A body can weigh over 100 kilogrammes (220 pounds), and at high altitudes, a person's ability to carry heavy loads is severely affected.
- 'Turn into a graveyard' -
But Karki said the rescue effort was necessary.
"We have to bring them back as much as possible," he said. "If we keep leaving them behind, our mountains will turn into a graveyard."
Bodies are often wrapped in a bag then put on a plastic sled to drag down.
Sherpa said that bringing one body down from close to Lhotse's 8,516 metre peak -- the world's fourth-highest mountain -- had been among the hardest challenges so far.
"The body was frozen with hands and legs spread," he said.
"We had to carry it down to Camp Three as it was, and only then could it be moved to be put in a sled to be dragged."
Rakesh Gurung, from Nepal's tourism department, said two bodies had been preliminarily identified and authorities were awaiting "detailed tests" for the final confirmation.
The retrieved bodies are now in the capital Kathmandu, with those not identified likely to be eventually cremated.
- Missing mountaineers -
Despite the recovery efforts, the mountain still holds its secrets.
The body of George Mallory, the British climber who went missing during a 1924 attempt on the summit, was only found in 1999.
His climbing partner, Andrew Irvine, has never been found -- nor has their camera, which could provide evidence of a successful summit that would rewrite mountaineering history.
The clean-up campaign, with a budget of over $600,000, also employed 171 Nepali guides and porters to bring back 11 tonnes of rubbish.
Fluorescent tents, discarded climbing equipment, empty gas canisters and even human excreta litter the well-trodden route to the summit.

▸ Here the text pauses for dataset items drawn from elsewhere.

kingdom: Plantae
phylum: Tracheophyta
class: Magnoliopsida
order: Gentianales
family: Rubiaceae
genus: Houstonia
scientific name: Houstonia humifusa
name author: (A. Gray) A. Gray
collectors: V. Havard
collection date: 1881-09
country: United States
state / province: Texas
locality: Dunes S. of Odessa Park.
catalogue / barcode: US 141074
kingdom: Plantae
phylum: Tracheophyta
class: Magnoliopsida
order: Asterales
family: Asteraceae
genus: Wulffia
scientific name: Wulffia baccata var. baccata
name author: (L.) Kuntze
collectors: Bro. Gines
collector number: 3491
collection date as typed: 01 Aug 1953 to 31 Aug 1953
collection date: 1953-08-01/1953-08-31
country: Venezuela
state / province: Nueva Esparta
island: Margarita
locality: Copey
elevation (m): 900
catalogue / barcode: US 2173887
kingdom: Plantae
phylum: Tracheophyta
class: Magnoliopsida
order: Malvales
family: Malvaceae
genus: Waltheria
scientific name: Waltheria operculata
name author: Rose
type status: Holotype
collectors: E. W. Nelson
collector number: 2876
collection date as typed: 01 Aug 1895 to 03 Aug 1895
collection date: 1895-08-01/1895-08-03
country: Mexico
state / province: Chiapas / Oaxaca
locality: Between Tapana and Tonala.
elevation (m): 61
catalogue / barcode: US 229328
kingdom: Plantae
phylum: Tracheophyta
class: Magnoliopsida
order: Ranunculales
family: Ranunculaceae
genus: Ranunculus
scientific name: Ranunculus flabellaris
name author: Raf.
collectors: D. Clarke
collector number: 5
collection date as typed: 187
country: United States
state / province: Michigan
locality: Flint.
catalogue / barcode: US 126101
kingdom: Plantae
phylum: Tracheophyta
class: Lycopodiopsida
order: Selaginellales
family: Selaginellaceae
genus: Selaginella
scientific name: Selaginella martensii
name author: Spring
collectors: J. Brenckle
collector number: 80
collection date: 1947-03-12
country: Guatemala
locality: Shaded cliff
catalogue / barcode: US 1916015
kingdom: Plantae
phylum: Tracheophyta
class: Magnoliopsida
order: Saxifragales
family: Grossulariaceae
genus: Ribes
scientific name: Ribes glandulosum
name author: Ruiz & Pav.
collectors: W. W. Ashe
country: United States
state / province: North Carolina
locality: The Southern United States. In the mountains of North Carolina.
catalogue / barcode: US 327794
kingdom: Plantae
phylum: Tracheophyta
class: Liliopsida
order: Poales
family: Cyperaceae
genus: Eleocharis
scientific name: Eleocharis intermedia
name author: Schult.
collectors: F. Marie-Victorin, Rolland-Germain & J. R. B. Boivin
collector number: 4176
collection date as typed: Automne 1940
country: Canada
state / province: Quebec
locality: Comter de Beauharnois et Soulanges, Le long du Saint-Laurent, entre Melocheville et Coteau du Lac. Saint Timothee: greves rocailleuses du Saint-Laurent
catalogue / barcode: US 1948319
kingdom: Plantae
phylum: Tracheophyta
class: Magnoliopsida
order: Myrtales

"The mountains have given us mountaineers so many opportunities," Sherpa said.
"I feel that we have to give back to them, we have to remove the trash and bodies to clean the mountains."
Today, expeditions are under pressure to remove the waste that they create, but historic rubbish remains.
"This year's trash might be brought back by the mountaineers," said Karki. "But who will bring the old ones?"